Speaking, communication, negotiation, whatever you want to call it is a fundamental skill in today’s society. Being an effective communicator is crucial to your own success, credibility and influence you have with your peers, friends and even family. In my role, (and active community involvement) I get asked from time to time to do talks on various subjects, inside and out of my organization – each of which I draw from my experience; sure I still get nervous, but after each I gain in experience and confidence making each future talk more manageable and in some cases I even look forward to them. One day, I may even hope to give a talk at a TED conference! Shoot for the stars – right!?
I, like you, have probably heard of Toastmasters, but until recently didn’t know all that much about them.
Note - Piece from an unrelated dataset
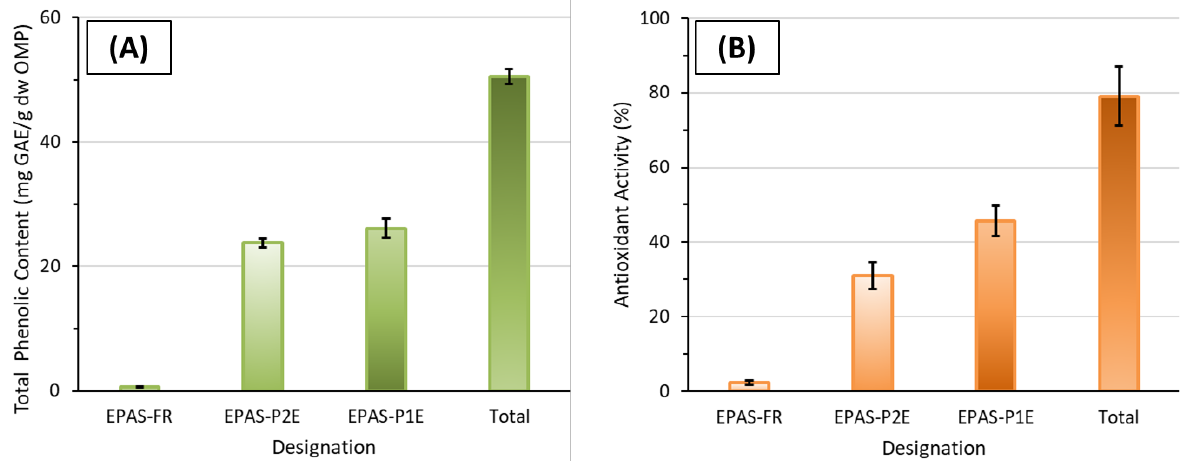
Figure 6. Distribution of the total phenolic content ( A ) and the total antioxidant activity ( B ) among different fractions (EPAS-FR, EPAS-P2E, and EPAS-P1E) of OMP extracted samples obtained con- sidering extraction optimized conditions (EPAS-FR—Extracted Phenolic Antioxidants during the Fat Removal procedure; EPAS-P1E—Extracted Phenolic Antioxidants during the primary extraction; EPAS-P2E—Extracted Phenolic Antioxidants from the secondary extraction procedure).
A good friend of mine, Danielle (@ddelonge) of Davenport University – helped to motivate me to check out a local Toastmasters here in Troy, MI. The Troy Toastmasters, Club #2357 (Area 23, Division E, District 28) – meets weekly at 11:45 each Thursday at Dupont Automotive (950 Stephenson Hwy, Troy, MI, 48083.) This group (to me) was the exact venue to help keep me engaged, further developing my speaking skills, as large gaps (and busy schedules) can prevent me from practicing and the TM group (along with Danielle) provides a positive support system – much like a workout friend.
Not having had exposure to other Toastmaster clubs, I can only assume they all as well run as the Troy group is. If you’re looking for an outlet to increase your confidence speaking publicly, increasing your verbal (and non-verbal) communication skills, confidence and all the benefits that come along with it, I HIGHLY recommend you check them out. The group has well balanced experience, with very polished, experienced speakers, as well as total beginners, starting at step 1. The group is highly organized, with distinct roles & responsibilities to ensure each and every meeting is good use of your time, getting everyone involved, and most importantly introducing you to the benefits of becoming a good speaker – both through positive reinforcement as well as constructive criticism.
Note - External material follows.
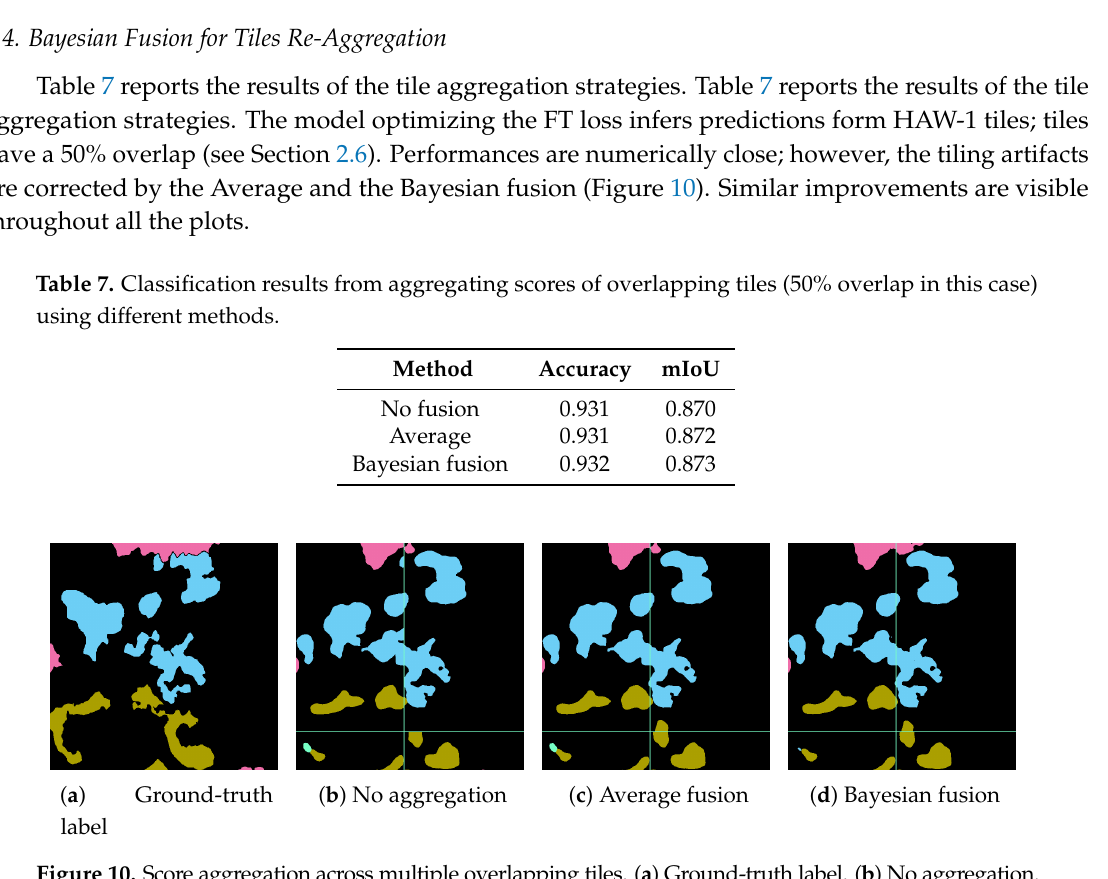
Figure 10. Score aggregation across multiple overlapping tiles. ( a ) Ground-truth label. ( b ) No aggregation. ( c ) Average fusion. ( d ) Bayesian fusion. Without assembly, the classification results on tile borders (highlighted in light green) can be inconsistent, producing tiling artifacts ( b ). The Bayesian fusion ( d ), as well as the average aggregation ( c ), mitigate the problem making the final labeling closer to the ground truth ( a ). The prior knowledge of the predicted class frequencies does correct small classification errors. On the bottom-left of ( d ) there is a reduction of the light green class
The Troy group also has access to excellent facilities, from a large auditorium stage with stadium-style seating (for large, formal speaking engagements) to conference rooms (where most presentations occur.) Formats include several timed, structured speeches, to one-minute intros and table topics, as well as debates – getting you full exposure to all different types of communication formats and environments – which will surely help you increase your confidence while preparing for you next big presentation – hopefully I’ll see you there!
“The mission of a Toastmasters Club is to provide a mutually supportive and positive learning environment in which every member has the opportunity to develop communication and leadership skills, which in turn foster self-confidence and personal growth. We have fun in the process.”